Where do you think markets are headed from this point onwards?

Indian equity market has moved up recently, thanks to the much-awaited Government reform push towards stimulating economic growth and continued easing of liquidity globally. India has seen strong FII inflow of around $17 billion so far (till October) in 2012. As a result, Indian markets are trading around 13.5x one year forward earnings, close to the historical average of about 14x. Given that the macro-economic environment remains weak at present, we may not see a significant upside. However, from a valuation perspective, downside too may be limited. At present, the market seems to be in a consolidation zone. Valuation across sectors has seen wide divergences, and hence sector-specific valuations may change, leading to divergent relative performance across sectors.

Going forward, we expect a lot more volatility, but we do expect the market experience to be better than the recent past.

What are the investment strategies that insurance companies are looking to adopt now?

Insurance companies are long-term investors and tend to invest more aggressively when the markets are falling. In the current market scenario, several stocks are available at reasonable valuations giving an opportunity to build a long-term quality portfolio.

One should stay invested and incrementally buy as and when the markets correct, especially if the correction is due to external factors. There is also a need to have a much more balanced view, a diversified approach. The current weakness in the Indian market is more pronounced in sectors which are linked to Government policy making, like infrastructure and power. The market has taken a very polarised view of sectors, with a very high premium to sectors and companies where there is earnings visibility, and a steep discount to sectors which have near term uncertainty on growth. This throws up opportunities for long-term investors to buy quality business into weakness in the market.

What are the factors that are likely to affect markets in the near-term?

The overall direction of global markets will be determined by events unfolding in Europe, which will indicate whether there is some stability and improvement in the Euro Zone. Measures from ECB (European Central Bank) in the form of rate cut or liquidity injection may provide a trigger to the markets. Besides this, continued sustenance of growth in the US and a pickup of growth in China will be important.

Domestically, continued Government action on reviving infrastructure investments and move to improve fiscal deficit will be important determinants of market direction. Political stability and the much-awaited RBI’s action to ease liquidity and cost of borrowing in the system, are likely to be the critical factor for equity market. A fall in crude prices could also ease a lot of problems pertaining to fiscal deficit and inflation for India.

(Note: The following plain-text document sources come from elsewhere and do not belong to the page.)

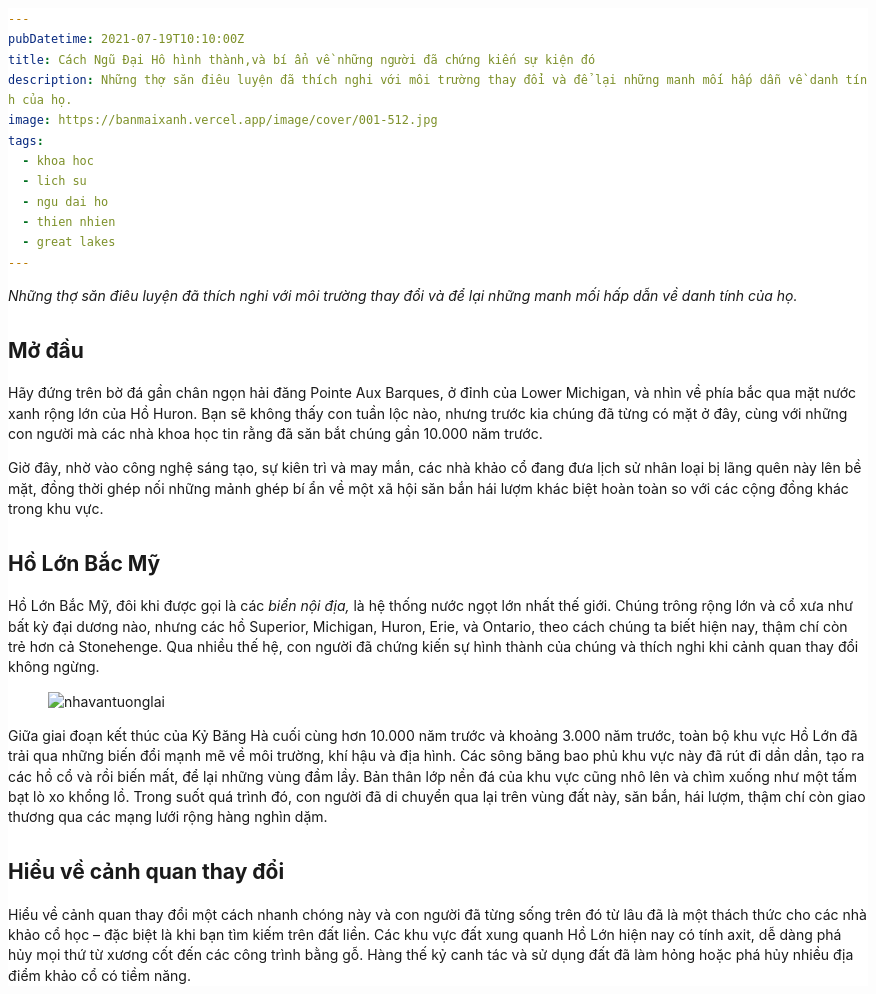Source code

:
 ```yaml
---
pubDatetime: 2021-07-19T10:10:00Z
title: Cách Ngũ Đại Hô hình thành,và bí ẩn về những người đã chứng kiến sự kiện đó
description: Những thợ săn điêu luyện đã thích nghi với môi trường thay đổi và để lại những manh mối hấp dẫn về danh tính của họ.
image: https://banmaixanh.vercel.app/image/cover/001-512.jpg
tags:
  - khoa hoc
  - lich su
  - ngu dai ho
  - thien nhien
  - great lakes
---
```


_Những thợ săn điêu luyện đã thích nghi với môi trường thay đổi và để lại những manh mối hấp dẫn về danh tính của họ._

## Mở đầu

Hãy đứng trên bờ đá gần chân ngọn hải đăng Pointe Aux Barques, ở đỉnh của Lower Michigan, và nhìn về phía bắc qua mặt nước xanh rộng lớn của Hồ Huron. Bạn sẽ không thấy con tuần lộc nào, nhưng trước kia chúng đã từng có mặt ở đây, cùng với những con người mà các nhà khoa học tin rằng đã săn bắt chúng gần 10.000 năm trước.

Giờ đây, nhờ vào công nghệ sáng tạo, sự kiên trì và may mắn, các nhà khảo cổ đang đưa lịch sử nhân loại bị lãng quên này lên bề mặt, đồng thời ghép nối những mảnh ghép bí ẩn về một xã hội săn bắn hái lượm khác biệt hoàn toàn so với các cộng đồng khác trong khu vực.

## Hồ Lớn Bắc Mỹ

Hồ Lớn Bắc Mỹ, đôi khi được gọi là các _biển nội địa,_ là hệ thống nước ngọt lớn nhất thế giới. Chúng trông rộng lớn và cổ xưa như bất kỳ đại dương nào, nhưng các hồ Superior, Michigan, Huron, Erie, và Ontario, theo cách chúng ta biết hiện nay, thậm chí còn trẻ hơn cả Stonehenge. Qua nhiều thế hệ, con người đã chứng kiến sự hình thành của chúng và thích nghi khi cảnh quan thay đổi không ngừng.

<figure><img src="https://banmaixanh.vercel.app/image/article/nguon-goc-ngu-dai-ho-01.jpg" alt="nhavantuonglai" title="nhavantuonglai" height=100% width=100%><figcaption><p></p></figcaption></figure>

Giữa giai đoạn kết thúc của Kỷ Băng Hà cuối cùng hơn 10.000 năm trước và khoảng 3.000 năm trước, toàn bộ khu vực Hồ Lớn đã trải qua những biến đổi mạnh mẽ về môi trường, khí hậu và địa hình. Các sông băng bao phủ khu vực này đã rút đi dần dần, tạo ra các hồ cổ và rồi biến mất, để lại những vùng đầm lầy. Bản thân lớp nền đá của khu vực cũng nhô lên và chìm xuống như một tấm bạt lò xo khổng lồ. Trong suốt quá trình đó, con người đã di chuyển qua lại trên vùng đất này, săn bắn, hái lượm, thậm chí còn giao thương qua các mạng lưới rộng hàng nghìn dặm.

## Hiểu về cảnh quan thay đổi

Hiểu về cảnh quan thay đổi một cách nhanh chóng này và con người đã từng sống trên đó từ lâu đã là một thách thức cho các nhà khảo cổ học – đặc biệt là khi bạn tìm kiếm trên đất liền. Các khu vực đất xung quanh Hồ Lớn hiện nay có tính axit, dễ dàng phá hủy mọi thứ từ xương cốt đến các công trình bằng gỗ. Hàng thế kỷ canh tác và sử dụng đất đã làm hỏng hoặc phá hủy nhiều địa điểm khảo cổ có tiềm năng.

How has the current results season been according to you?

The current results season has been a mixed bag so far, though the positives seem to have been a lot more than negatives. Sectors such as FMCG, pharma, private banks and IT have reported good results except few exceptions. However, infrastructure, PSU banks, capital goods companies, and cements have seen some pressures. On an overall basis, topline growth across sectors has been in line with expectation, though margin compression has been seen across sectors.

Which are the sectors and stocks you find attractive at the moment?

We are focused on a bottom’s up approach in this market because of huge divergence in terms of valuation across the sectors and within the sectors. The fact that earnings growth in India is unlikely to slow down decisively from here on despite the domestic weakness and a global slowdown, will support valuations at around 13x times. We believe any correction actually presents a good opportunity to buy quality Indian stocks. If the Government’s recent initiative and momentum of reform continues, it will accelerate the economic activity and provide significant impetus to the growing economy.